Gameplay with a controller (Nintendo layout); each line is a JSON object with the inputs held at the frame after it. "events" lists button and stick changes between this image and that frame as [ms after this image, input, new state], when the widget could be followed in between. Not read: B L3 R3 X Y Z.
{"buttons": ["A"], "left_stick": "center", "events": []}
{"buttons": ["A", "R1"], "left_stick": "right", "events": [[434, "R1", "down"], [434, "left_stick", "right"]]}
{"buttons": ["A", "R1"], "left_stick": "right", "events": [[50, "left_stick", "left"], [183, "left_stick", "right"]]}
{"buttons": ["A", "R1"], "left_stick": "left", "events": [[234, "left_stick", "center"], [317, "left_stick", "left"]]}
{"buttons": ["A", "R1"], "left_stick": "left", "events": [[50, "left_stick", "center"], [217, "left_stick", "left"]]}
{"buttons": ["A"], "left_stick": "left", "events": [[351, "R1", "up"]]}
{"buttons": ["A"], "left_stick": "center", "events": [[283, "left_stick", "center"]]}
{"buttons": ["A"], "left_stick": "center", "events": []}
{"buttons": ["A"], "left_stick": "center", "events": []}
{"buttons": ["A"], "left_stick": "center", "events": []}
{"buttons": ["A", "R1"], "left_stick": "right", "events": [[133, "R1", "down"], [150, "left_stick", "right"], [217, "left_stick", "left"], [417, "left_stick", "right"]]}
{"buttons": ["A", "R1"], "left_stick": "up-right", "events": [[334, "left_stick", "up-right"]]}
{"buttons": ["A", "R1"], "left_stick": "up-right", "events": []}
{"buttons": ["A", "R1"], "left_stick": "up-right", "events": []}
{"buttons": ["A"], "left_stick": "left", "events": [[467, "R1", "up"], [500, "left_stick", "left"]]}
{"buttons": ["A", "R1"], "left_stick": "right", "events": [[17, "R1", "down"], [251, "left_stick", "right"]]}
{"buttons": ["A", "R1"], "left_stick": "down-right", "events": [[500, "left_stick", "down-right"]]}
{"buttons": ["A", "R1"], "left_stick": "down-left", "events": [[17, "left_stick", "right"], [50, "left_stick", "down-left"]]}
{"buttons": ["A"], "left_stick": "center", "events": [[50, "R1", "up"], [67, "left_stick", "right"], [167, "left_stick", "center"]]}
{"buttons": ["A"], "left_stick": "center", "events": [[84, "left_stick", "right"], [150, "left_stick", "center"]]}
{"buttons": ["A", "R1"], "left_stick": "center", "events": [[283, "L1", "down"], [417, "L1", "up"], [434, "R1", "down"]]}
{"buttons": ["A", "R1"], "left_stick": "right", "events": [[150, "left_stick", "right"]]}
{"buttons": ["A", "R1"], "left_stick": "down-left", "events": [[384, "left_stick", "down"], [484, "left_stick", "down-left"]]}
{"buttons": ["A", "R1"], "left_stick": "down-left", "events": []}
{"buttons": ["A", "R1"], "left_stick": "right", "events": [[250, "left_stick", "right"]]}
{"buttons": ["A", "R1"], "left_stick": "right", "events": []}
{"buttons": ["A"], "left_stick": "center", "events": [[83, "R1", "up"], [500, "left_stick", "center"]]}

■ What the task asks
What is needed is an exact copy of all the data above.

■ Response to the exercise
Gameplay with a controller (Nintendo layout); each line is a JSON object with the inputs held at the frame after it. "events" lists button and stick changes between this image and that frame as [ms after this image, input, new state], when the widget could be followed in between. Not read: B L3 R3 X Y Z.
{"buttons": ["A"], "left_stick": "center", "events": []}
{"buttons": ["A", "R1"], "left_stick": "right", "events": [[434, "R1", "down"], [434, "left_stick", "right"]]}
{"buttons": ["A", "R1"], "left_stick": "right", "events": [[50, "left_stick", "left"], [183, "left_stick", "right"]]}
{"buttons": ["A", "R1"], "left_stick": "left", "events": [[234, "left_stick", "center"], [317, "left_stick", "left"]]}
{"buttons": ["A", "R1"], "left_stick": "left", "events": [[50, "left_stick", "center"], [217, "left_stick", "left"]]}
{"buttons": ["A"], "left_stick": "left", "events": [[351, "R1", "up"]]}
{"buttons": ["A"], "left_stick": "center", "events": [[283, "left_stick", "center"]]}
{"buttons": ["A"], "left_stick": "center", "events": []}
{"buttons": ["A"], "left_stick": "center", "events": []}
{"buttons": ["A"], "left_stick": "center", "events": []}
{"buttons": ["A", "R1"], "left_stick": "right", "events": [[133, "R1", "down"], [150, "left_stick", "right"], [217, "left_stick", "left"], [417, "left_stick", "right"]]}
{"buttons": ["A", "R1"], "left_stick": "up-right", "events": [[334, "left_stick", "up-right"]]}
{"buttons": ["A", "R1"], "left_stick": "up-right", "events": []}
{"buttons": ["A", "R1"], "left_stick": "up-right", "events": []}
{"buttons": ["A"], "left_stick": "left", "events": [[467, "R1", "up"], [500, "left_stick", "left"]]}
{"buttons": ["A", "R1"], "left_stick": "right", "events": [[17, "R1", "down"], [251, "left_stick", "right"]]}
{"buttons": ["A", "R1"], "left_stick": "down-right", "events": [[500, "left_stick", "down-right"]]}
{"buttons": ["A", "R1"], "left_stick": "down-left", "events": [[17, "left_stick", "right"], [50, "left_stick", "down-left"]]}
{"buttons": ["A"], "left_stick": "center", "events": [[50, "R1", "up"], [67, "left_stick", "right"], [167, "left_stick", "center"]]}
{"buttons": ["A"], "left_stick": "center", "events": [[84, "left_stick", "right"], [150, "left_stick", "center"]]}
{"buttons": ["A", "R1"], "left_stick": "center", "events": [[283, "L1", "down"], [417, "L1", "up"], [434, "R1", "down"]]}
{"buttons": ["A", "R1"], "left_stick": "right", "events": [[150, "left_stick", "right"]]}
{"buttons": ["A", "R1"], "left_stick": "down-left", "events": [[384, "left_stick", "down"], [484, "left_stick", "down-left"]]}
{"buttons": ["A", "R1"], "left_stick": "down-left", "events": []}
{"buttons": ["A", "R1"], "left_stick": "right", "events": [[250, "left_stick", "right"]]}
{"buttons": ["A", "R1"], "left_stick": "right", "events": []}
{"buttons": ["A"], "left_stick": "center", "events": [[83, "R1", "up"], [500, "left_stick", "center"]]}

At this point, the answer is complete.